A Canadian-led United Nations initiative has identified 25 research priorities that will help countries develop post-pandemic plans that support an equitable global socio-economic recovery for everyone, everywhere, while also accelerating progress towards the Sustainable Development Goals (SDGs).
The roadmap is designed to guide global research efforts, minimize gaps and duplication, and foster partnerships and global coordination. It will also require new or re-prioritized research funding, particularly in the traditionally underfunded social sciences and humanities.
“The pandemic has shocked social and economic systems and has been a grand revealer of the underlying structures, obstacles and weaknesses that have long prevented the realization of the vision for a better and brighter future that was articulated in the 2030 Agenda for Sustainable Development,” states the UN Research Roadmap for the COVID-19 Recovery.
Released November 17, the roadmap was developed in just 10 weeks through a global consultative process that engaged more than 250 experts and 38 research funding agencies, as well as government policymakers and civil society leaders. The Canadian Institutes of Health Research (CIHR) was tasked by the UN to lead the process. It received support from the Canada Foundation for Innovation, Global Affairs Canada, Grand Challenges Canada, Health Canada, International Development Research Centre, Natural Sciences and Engineering Research Council, Public Health Agency of Canada, and the Social Sciences and Humanities Research Council (SSHRC).
“It’s a roadmap, not a prescription. It’s not telling different countries what they should do but it is meant to be a helpful starting point for all societies no matter how wealthy or poor they are and how they can leverage the power of science for a better recovery … the number one question is how do we achieve as many co-benefits as possible from our efforts to address and recover from the pandemic,” says the roadmap’s leader, Dr.
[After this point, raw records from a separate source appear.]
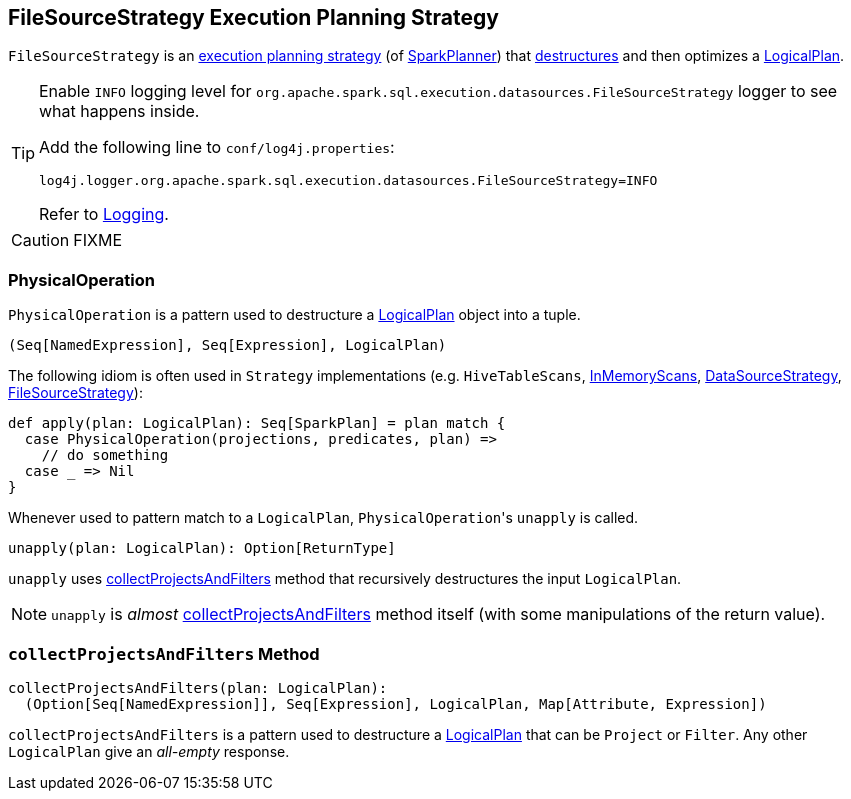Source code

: == [[FileSourceStrategy]] FileSourceStrategy Execution Planning Strategy

`FileSourceStrategy` is an link:spark-sql-SparkStrategy.adoc[execution planning strategy] (of link:spark-sql-SparkPlanner.adoc[SparkPlanner]) that <<PhysicalOperation, destructures>> and then optimizes a link:spark-sql-LogicalPlan.adoc[LogicalPlan].

[TIP]
====
Enable `INFO` logging level for `org.apache.spark.sql.execution.datasources.FileSourceStrategy` logger to see what happens inside.

Add the following line to `conf/log4j.properties`:

```
log4j.logger.org.apache.spark.sql.execution.datasources.FileSourceStrategy=INFO
```

Refer to link:spark-logging.adoc[Logging].
====

CAUTION: FIXME

=== [[PhysicalOperation]] PhysicalOperation

`PhysicalOperation` is a pattern used to destructure a link:spark-sql-LogicalPlan.adoc[LogicalPlan] object into a tuple.

[source, scala]
----
(Seq[NamedExpression], Seq[Expression], LogicalPlan)
----

The following idiom is often used in `Strategy` implementations (e.g. `HiveTableScans`, link:spark-sql-SparkStrategy-InMemoryScans.adoc[InMemoryScans], link:spark-sql-SparkStrategy-DataSourceStrategy.adoc[DataSourceStrategy], <<FileSourceStrategy, FileSourceStrategy>>):

[source, scala]
----
def apply(plan: LogicalPlan): Seq[SparkPlan] = plan match {
  case PhysicalOperation(projections, predicates, plan) =>
    // do something
  case _ => Nil
}
----

Whenever used to pattern match to a `LogicalPlan`, ``PhysicalOperation``'s `unapply` is called.

[source, scala]
----
unapply(plan: LogicalPlan): Option[ReturnType]
----

`unapply` uses <<collectProjectsAndFilters, collectProjectsAndFilters>> method that recursively destructures the input `LogicalPlan`.

NOTE: `unapply` is _almost_ <<collectProjectsAndFilters, collectProjectsAndFilters>> method itself (with some manipulations of the return value).

=== [[collectProjectsAndFilters]] `collectProjectsAndFilters` Method

[source, scala]
----
collectProjectsAndFilters(plan: LogicalPlan):
  (Option[Seq[NamedExpression]], Seq[Expression], LogicalPlan, Map[Attribute, Expression])
----

`collectProjectsAndFilters` is a pattern used to destructure a link:spark-sql-LogicalPlan.adoc[LogicalPlan] that can be `Project` or `Filter`. Any other `LogicalPlan` give an _all-empty_ response.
Steven Hoffman, scientific director of the CIHR Institute of Population and Public Health and director of the Global Strategy Lab at York University.
Hoffman says he was asked by UN Deputy Secretary-General Amina Mohammed to lead the roadmap, in part, because Canada was the first country to launch a rapid response funding for COVID-19-related research. “Our research response was one of the best in the world and it was noticed by our colleagues around the world and by the United Nations.”
Central role for social sciences and humanities research
While countries are currently focused on rising case numbers and advancing vaccines, the roadmap says they must simultaneously consider transformative changes—grounded in collaborative and interdisciplinary science—that can build a recovery that pays particular attention to environmental sustainability, gender equity and at-risk populations, all key objectives of the SDGs.
The Canadian government has committed to taking a science-based and collaborative approach to any post-pandemic recovery plan. Speaking to delegates at the Canadian Science Policy Conference (CSPC) November 17, Minister of Innovation, Science and Industry Navdeep Bains reaffirmed that Canada's economic recovery will proceed "in an inclusive manner" and "reflect our climate policies".
That approach will undoubtedly require an increased role for SSHRC.
“We talk about vaccines and we talk about therapies but we need to think about people,” SSHRC president Dr. Ted Hewitt said during a November 3 panel discussion of the roadmap at the CSPC which was held online this year,. “Combating the disease, the economic recovery, it’s about people, it’s about behaviour, it’s about economic policy, it’s about social policy, it’s about economies. The roadmap has been essential in reminding all of our agencies how we need to work together.”
Hoffman agrees: “What you essentially see in the roadmap is a business case for why the social sciences and humanities and related areas of science are so important for human progress. To the extent that we believe they’re important that of course means that we need to resource and support them accordingly.”
The 128-page roadmap identifies 25 research priorities, categorized under five pillars. Each of the 25 priorities also includes three sub-priorities—areas where research funders can expect immediate impacts (“quick wins”); outsized impacts (“best-buy); and more transformative, longer-term impacts (“game-changer”). For example, quick wins include:
The roadmap also identifies five science strategies underpinned by investments in: data infrastructure; implementation science; rapid learning systems; knowledge mobilization; and the science of how we do science. The last strategy would be of particular interest to government funders as it would delve into issues such as funding practices, partnership structures and advisory systems.